Classic Boeing: flight director first
On many 737 NGs in PMDG or iFly, the primary cue is the flight director V-bar: align pitch and roll commands to satisfy ILS or LNAV/VNAV guidance. The aircraft symbol attitude may differ from true flight path in wind. You fly the V-bar, not the runway picture alone. Crosswind technique uses crab into wind with V-bar centered; decrab happens near flare with rudder.
Where Boeing shows FPV
Boeing 787 and some HUD-equipped aircraft display a flight path marker showing actual track and path angle. When enabled, place the marker on the aim point while monitoring localizer deviation. Attitude will vary with wind — same lesson as Airbus bird, different symbol location on the glass. Check your add-on settings under PFD options, HUD, or symbology pages; MSFS default 787 may differ from PMDG.
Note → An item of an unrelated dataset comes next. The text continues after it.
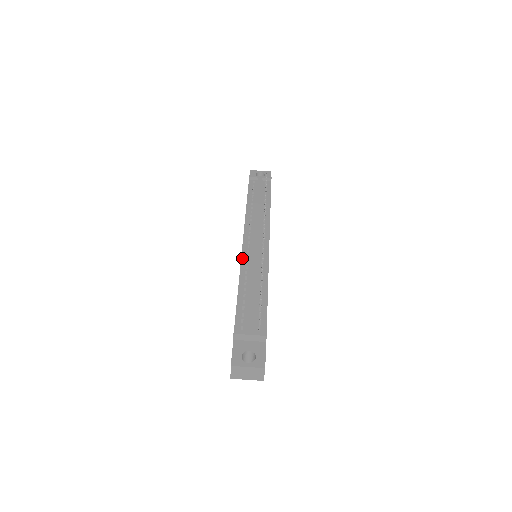
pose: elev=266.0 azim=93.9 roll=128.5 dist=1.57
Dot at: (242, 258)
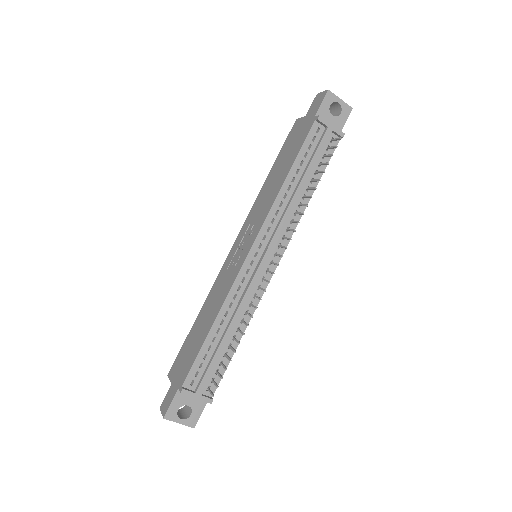
Dot at: (236, 280)
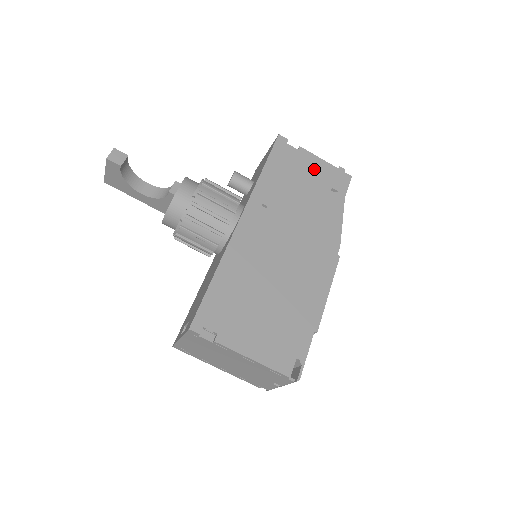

Why enable path vector when available
- See true descent path in gusts — attitude can oscillate while path stays stable
- Judge flare energy: marker rising toward horizon too early means long landing risk
- Crosswind: separate crab angle (attitude) from track (marker over centerline)
- Go-around: confirm positive path climb rate, not just nose-up attitude
When FPV is not available
Use ILS glideslope pointer centering plus airspeed trend vector if installed. The airspeed trend on Boeing PFDs helps anticipate energy — combine with stable approach speed targets from your performance tables. Do not invent a bird mentally; use the tools the panel provides.
Training progression
- Fly ten approaches with flight director only — establish baseline touchdown zone.
- Enable FPV if your model supports it; refly same NG ROUTE arrival METAR.
- Compare lateral and vertical corrections in gusty live weather.
- Note which technique reduces throttle pumping below 200 ft.
Path-based flying is aircraft-display dependent. Match technique to the Boeing variant in your hangar, not to whatever YouTube aircraft the creator used.
Symbology and options vary by airframe and simulator add-on. Simulation training only.